Оливейра закурил сигарету. Доски пришли в равновесие. Он с удовлетворением вдохнул дым.
— Знаешь, пока этот дурак Ману ходит за шляпой, мы могли бы поиграть с тобой в «вопросы-на-весах».
— Давай, — сказала Талита. — Я как раз вчера приготовила несколько.
— Очень хорошо. Я начинаю, и каждый задает по одному вопросу. Операция, состоящая в нанесении на твердое тело покрытия из металла, растворенного в жидкости под действием электрического тока; не звучит ли это похоже на название старинного судна с латинским парусом и водоизмещением в сто тонн?
— Ну конечно, — сказала Талита, откидывая волосы назад. — Снимать одежду, веселить, привораживать, уводить в сторону, вести за собой — не одного ли они корня со словом, означающим получать растительные соки, предназначенные для питания, как, например, вино, оливковое масло и т. п.?
— Очень хорошо, — снизошел Оливейра. — Растительные соки, как, например, вино, оливковое масло… Никогда не приходило в голову считать вино растительным соком. Великолепно. А теперь слушай: религиозная секта, заболевание, большой водопад, потускнение глазного хрусталика, передняя лапа морского зверя, американский коршун, — не похоже ли это на термин, означающий по-гречески «очищение» в применении к трагедии?
— Как прекрасно, — сказала Талита, загораясь. — Замечательно, Орасио. Как ты умеешь извлечь самый сок из «кладбища».
— Растительный сок, — сказал Оливейра.
Дверь открылась, и в комнату, бурно дыша, вошла Хекрептен. Хекрептен, крашеная блондинка, не говорила, а сыпала словами; ее ничуть не удивило, что шкаф опрокинут на кровать, а человек сидит верхом на доске.
— Ну и жара, — сказала она, сваливая пакеты на стул. — Худшего времени ходить по магазинам не придумаешь, поверь. А ты что тут делаешь, Талита? Почему-то я всегда выхожу на улицу во время сиесты.
— Ладно, ладно, — сказал Оливейра, не глядя на нее. — А теперь, Талита, твоя очередь.
— Больше не вспоминается.
— Подумай, не может быть, чтобы не вспомнилось.

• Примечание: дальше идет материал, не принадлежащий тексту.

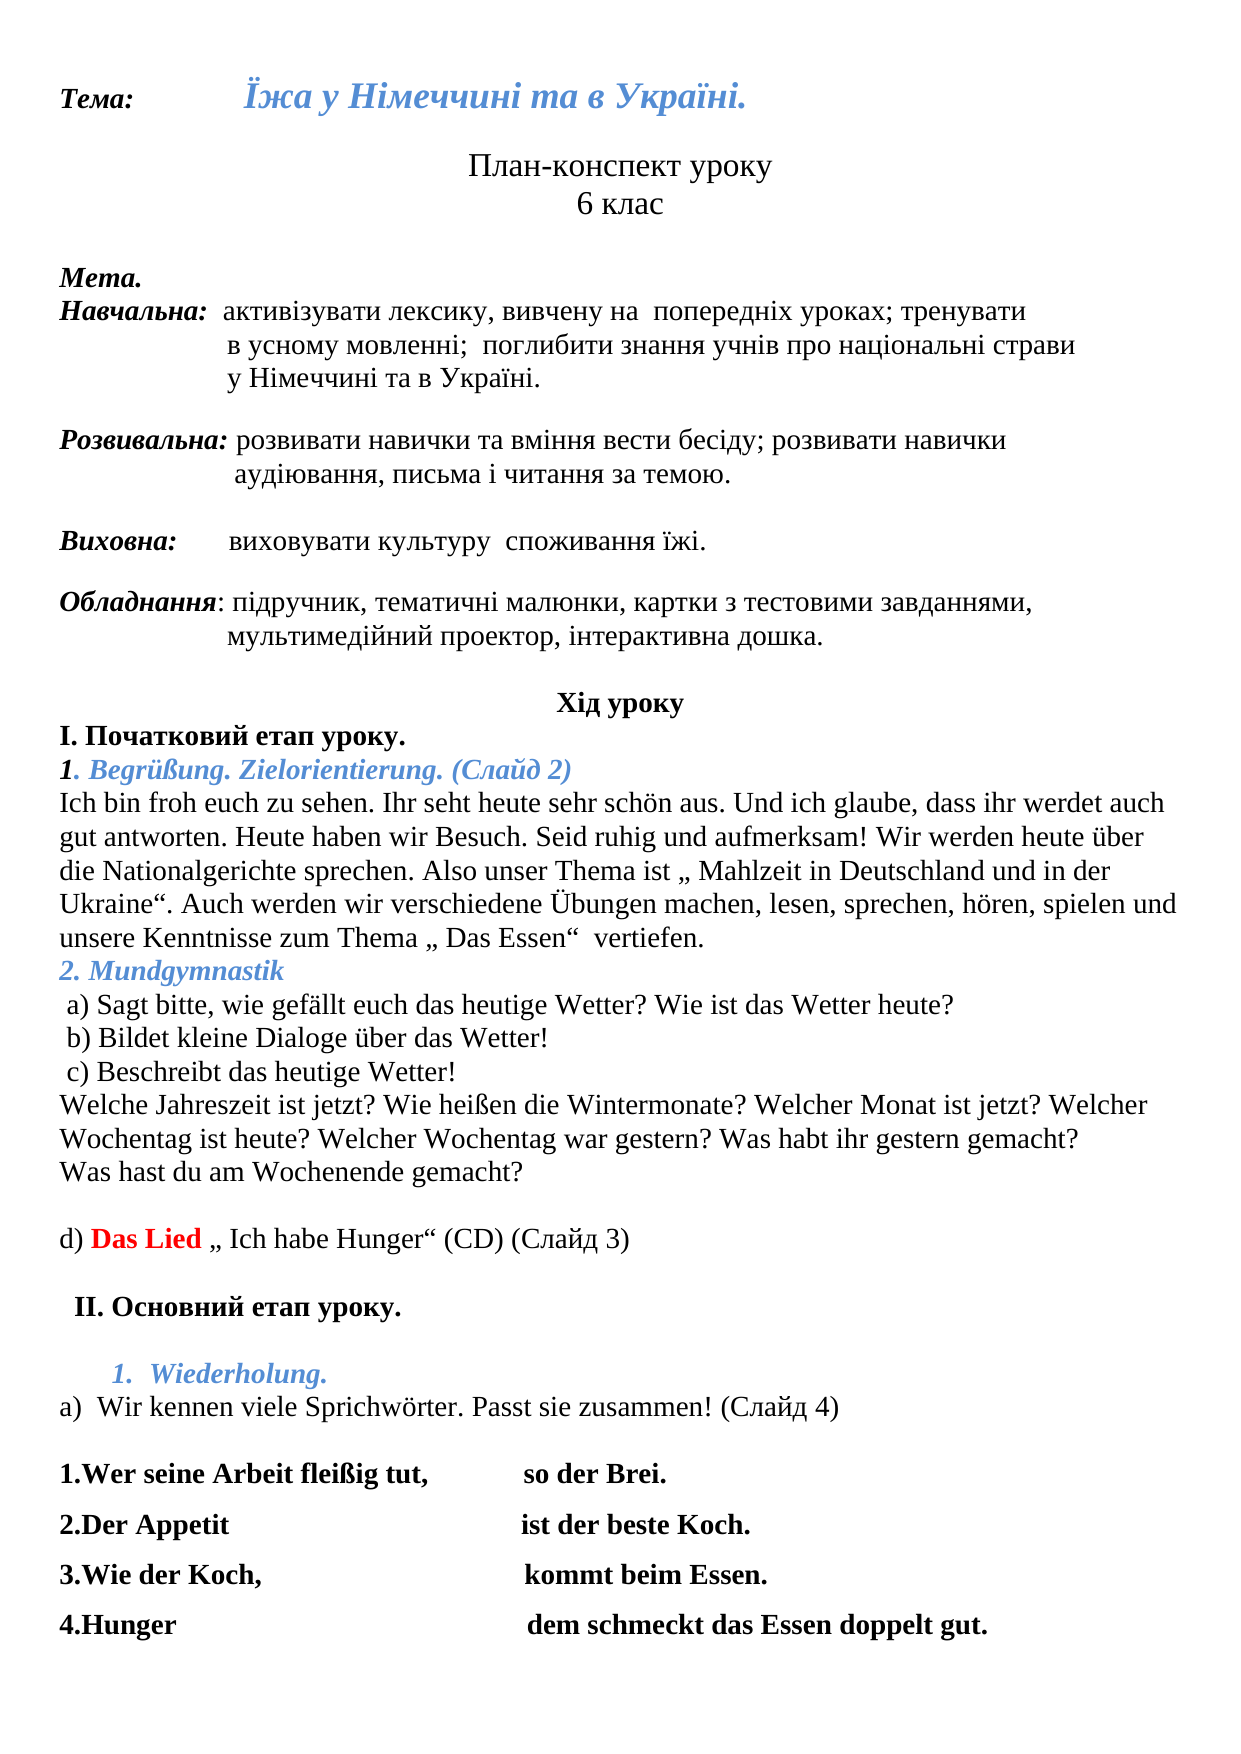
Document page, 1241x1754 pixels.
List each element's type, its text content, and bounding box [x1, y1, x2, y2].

text 4.Hunger dem schmeckt das Essen doppelt gut. [59, 1607, 1181, 1641]
text d) Das Lied „ Ich habe Hunger“ (CD) (Слайд 3) [59, 1222, 1181, 1255]
text Навчальна: активізувати лексику, вивчену на попередніх уроках; тренувати [59, 293, 1181, 327]
text План-конспект уроку [59, 145, 1181, 183]
text 1.Wer seine Arbeit fleißig tut, so der Brei. [59, 1456, 1181, 1490]
text Тема: Їжа у Німеччині та в Україні. [59, 74, 1181, 117]
text 2.Der Appetit ist der beste Koch. [59, 1507, 1181, 1540]
text II. Основний етап уроку. [74, 1289, 1181, 1322]
text Виховна: виховувати культуру споживання їжі. [59, 523, 1181, 556]
text c) Beschreibt das heutige Wetter! [59, 1054, 1181, 1087]
text Was hast du am Wochenende gemacht? [59, 1154, 1181, 1188]
text аудіювання, письма і читання за темою. [59, 456, 1181, 489]
text 3.Wie der Koch, kommt beim Essen. [59, 1557, 1181, 1591]
text Мета. [59, 260, 1181, 293]
text 6 клас [59, 183, 1181, 222]
text a) Sagt bitte, wie gefällt euch das heutige Wetter? Wie ist das Wetter heute? [59, 987, 1181, 1020]
text Обладнання: підручник, тематичні малюнки, картки з тестовими завданнями, [59, 584, 1181, 618]
text 1. Begrüßung. Zielorientierung. (Слайд 2) [59, 752, 1181, 786]
list Wiederholung. [111, 1356, 1181, 1389]
text у Німеччині та в Україні. [59, 361, 1181, 394]
text Ich bin froh euch zu sehen. Ihr seht heute sehr schön aus. Und ich glaube, dass ihr werdet auch gut antworten. Heute haben wir Besuch. Seid ruhig und aufmerksam! Wir werden heute über die Nationalgerichte sprechen. Also unser Thema ist „ Mahlzeit in Deutschland und in der Ukraine“. Auch werden wir verschiedene Übungen machen, lesen, sprechen, hören, spielen und unsere Kenntnisse zum Thema „ Das Essen“ vertiefen. [59, 786, 1181, 953]
text Розвивальна: розвивати навички та вміння вести бесіду; розвивати навички [59, 422, 1181, 456]
text Хід уроку [59, 685, 1181, 718]
text І. Початковий етап уроку. [59, 718, 1181, 752]
text в усному мовленні; поглибити знання учнів про національні страви [59, 327, 1181, 361]
list Wir kennen viele Sprichwörter. Passt sie zusammen! (Слайд 4) [59, 1389, 1181, 1423]
text 2. Mundgymnastik [59, 953, 1181, 987]
text b) Bildet kleine Dialoge über das Wetter! [59, 1020, 1181, 1054]
text мультимедійний проектор, інтерактивна дошка. [59, 618, 1181, 651]
text Welche Jahreszeit ist jetzt? Wie heißen die Wintermonate? Welcher Monat ist jetzt? Welcher Wochentag ist heute? Welcher Wochentag war gestern? Was habt ihr gestern gemacht? [59, 1087, 1181, 1154]
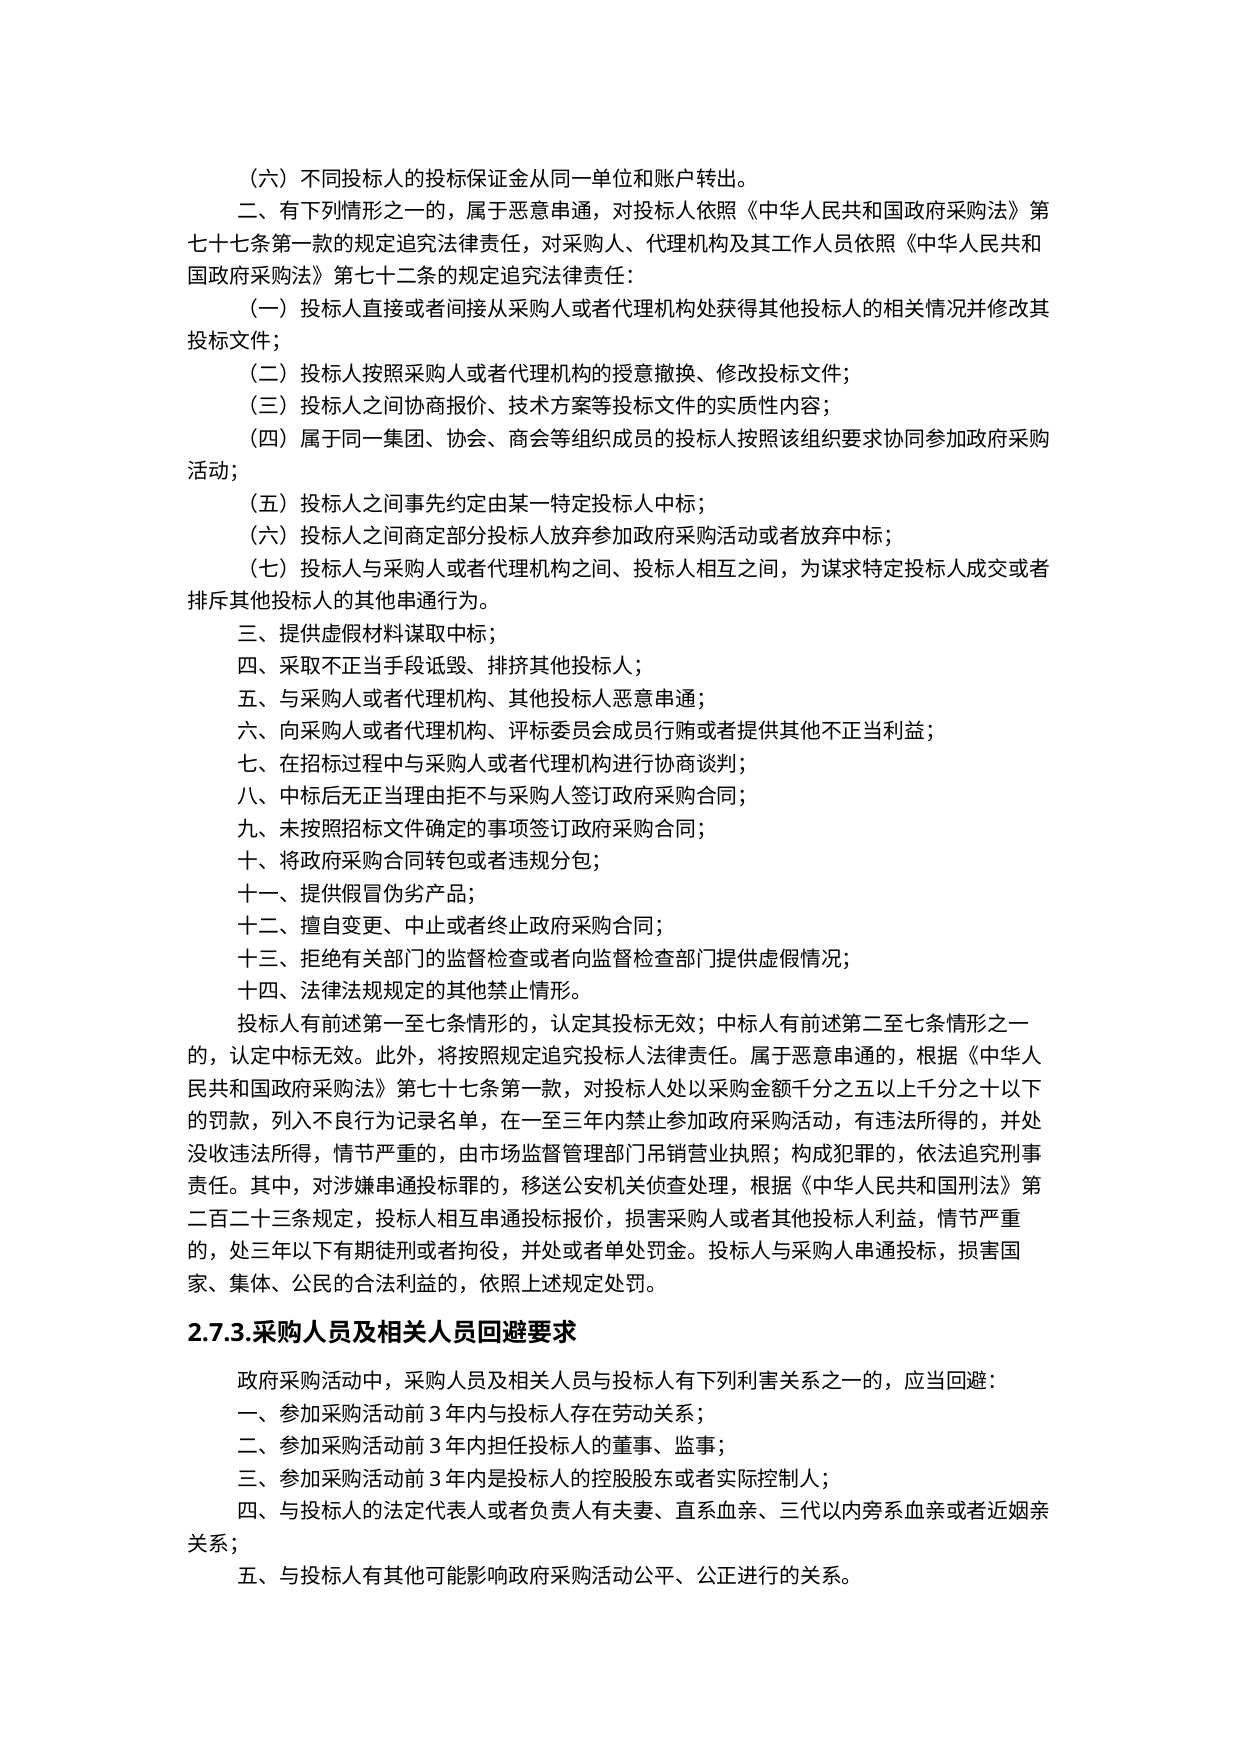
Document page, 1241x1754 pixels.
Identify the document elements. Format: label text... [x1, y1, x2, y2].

text 二、有下列情形之一的，属于恶意串通，对投标人依照《中华人民共和国政府采购法》第七十七条第一款的规定追究法律责任，对采购人、代理机构及其工作人员依照《中华人民共和国政府采购法》第七十二条的规定追究法律责任： [187, 194, 1053, 292]
text 五、与投标人有其他可能影响政府采购活动公平、公正进行的关系。 [187, 1559, 1053, 1592]
text （六）不同投标人的投标保证金从同一单位和账户转出。 [187, 162, 1053, 194]
text 九、未按照招标文件确定的事项签订政府采购合同； [187, 812, 1053, 844]
text 2.7.3.采购人员及相关人员回避要求 [187, 1299, 1053, 1364]
text 十三、拒绝有关部门的监督检查或者向监督检查部门提供虚假情况； [187, 942, 1053, 974]
text 八、中标后无正当理由拒不与采购人签订政府采购合同； [187, 779, 1053, 812]
text （五）投标人之间事先约定由某一特定投标人中标； [187, 487, 1053, 519]
text 四、采取不正当手段诋毁、排挤其他投标人； [187, 649, 1053, 682]
text 十二、擅自变更、中止或者终止政府采购合同； [187, 909, 1053, 942]
text 政府采购活动中，采购人员及相关人员与投标人有下列利害关系之一的，应当回避： [187, 1364, 1053, 1397]
text （四）属于同一集团、协会、商会等组织成员的投标人按照该组织要求协同参加政府采购活动； [187, 422, 1053, 487]
text （三）投标人之间协商报价、技术方案等投标文件的实质性内容； [187, 389, 1053, 422]
text 三、参加采购活动前3年内是投标人的控股股东或者实际控制人； [187, 1462, 1053, 1494]
text （二）投标人按照采购人或者代理机构的授意撤换、修改投标文件； [187, 357, 1053, 389]
text 十、将政府采购合同转包或者违规分包； [187, 844, 1053, 877]
text 四、与投标人的法定代表人或者负责人有夫妻、直系血亲、三代以内旁系血亲或者近姻亲关系； [187, 1494, 1053, 1559]
text 二、参加采购活动前3年内担任投标人的董事、监事； [187, 1429, 1053, 1462]
text 五、与采购人或者代理机构、其他投标人恶意串通； [187, 682, 1053, 714]
text 十一、提供假冒伪劣产品； [187, 877, 1053, 909]
text 十四、法律法规规定的其他禁止情形。 [187, 974, 1053, 1007]
text （一）投标人直接或者间接从采购人或者代理机构处获得其他投标人的相关情况并修改其投标文件； [187, 292, 1053, 357]
text 六、向采购人或者代理机构、评标委员会成员行贿或者提供其他不正当利益； [187, 714, 1053, 747]
text 投标人有前述第一至七条情形的，认定其投标无效；中标人有前述第二至七条情形之一的，认定中标无效。此外，将按照规定追究投标人法律责任。属于恶意串通的，根据《中华人民共和国政府采购法》第七十七条第一款，对投标人处以采购金额千分之五以上千分之十以下的罚款，列入不良行为记录名单，在一至三年内禁止参加政府采购活动，有违法所得的，并处没收违法所得，情节严重的，由市场监督管理部门吊销营业执照；构成犯罪的，依法追究刑事责任。其中，对涉嫌串通投标罪的，移送公安机关侦查处理，根据《中华人民共和国刑法》第二百二十三条规定，投标人相互串通投标报价，损害采购人或者其他投标人利益，情节严重的，处三年以下有期徒刑或者拘役，并处或者单处罚金。投标人与采购人串通投标，损害国家、集体、公民的合法利益的，依照上述规定处罚。 [187, 1007, 1053, 1299]
text （七）投标人与采购人或者代理机构之间、投标人相互之间，为谋求特定投标人成交或者排斥其他投标人的其他串通行为。 [187, 552, 1053, 617]
text 七、在招标过程中与采购人或者代理机构进行协商谈判； [187, 747, 1053, 779]
text 三、提供虚假材料谋取中标； [187, 617, 1053, 649]
text 一、参加采购活动前3年内与投标人存在劳动关系； [187, 1397, 1053, 1429]
text （六）投标人之间商定部分投标人放弃参加政府采购活动或者放弃中标； [187, 519, 1053, 552]
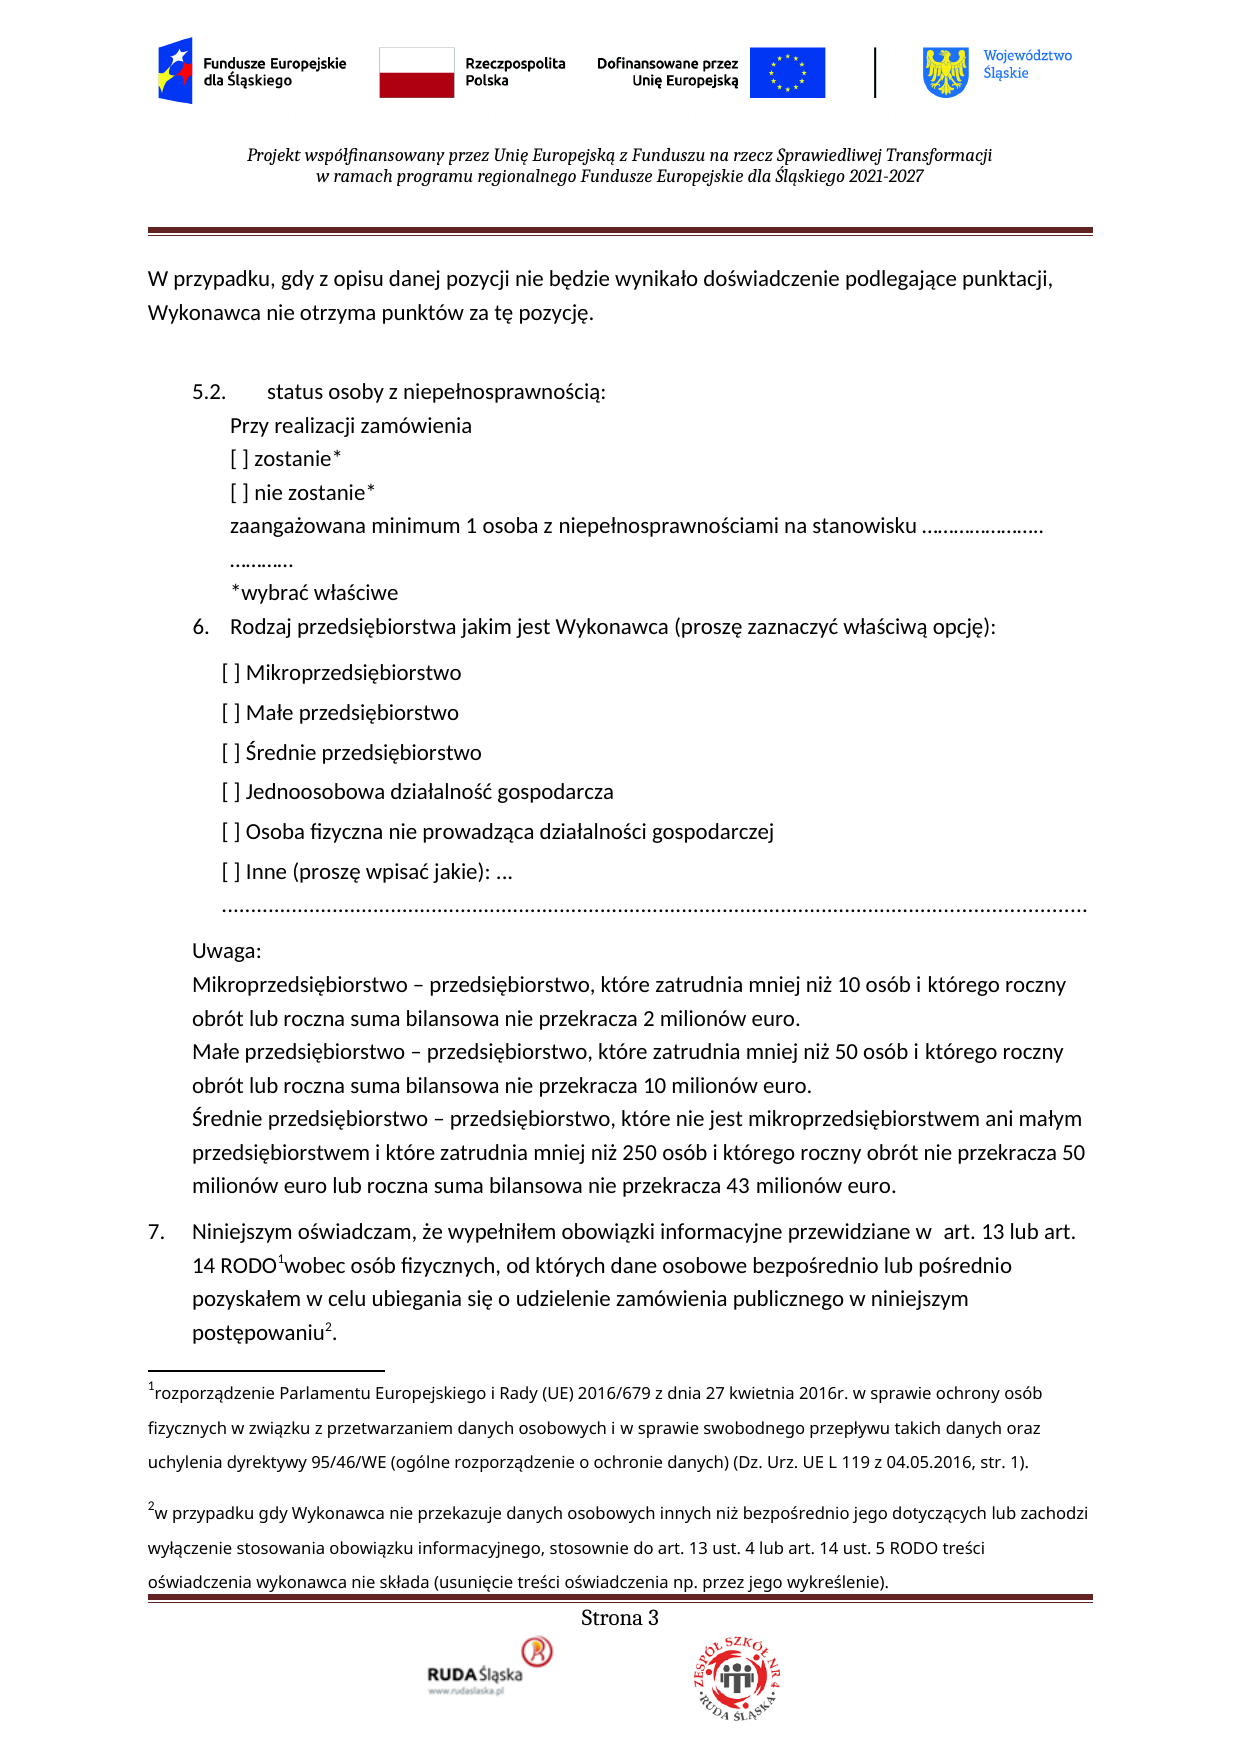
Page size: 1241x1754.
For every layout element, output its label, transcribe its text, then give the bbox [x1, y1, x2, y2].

— А все зубной врач, — сказала Хекрентеи. — Как до пломбы доходит — всегда назначает мне самое неудобное время. Я тебе говорила, что должна идти к зубному?
— Вспомнила один, — сказала Талита.
— А что получается, — сказала Хекрептен. — Прихожу к зубному, это на улице Уорнес. Звоню у дверей, выходит служанка. Я ей говорю: «Добрый день». А она: «Добрый день. Проходите, пожалуйста». Я вхожу, она проводит меня в приемную.
— Вот он, — сказала Талита. — Толстощекий толстосум на плоту из толстых бревен плывет по реке, где водится толстолобик и толстобрюхие ящерицы, а в толще ила — толстокожие жуки. Вот видишь, слова все придумала, осталось положить вопросы на весы.
— Какая прелесть, — поразился Оливейра. — Просто потрясающе.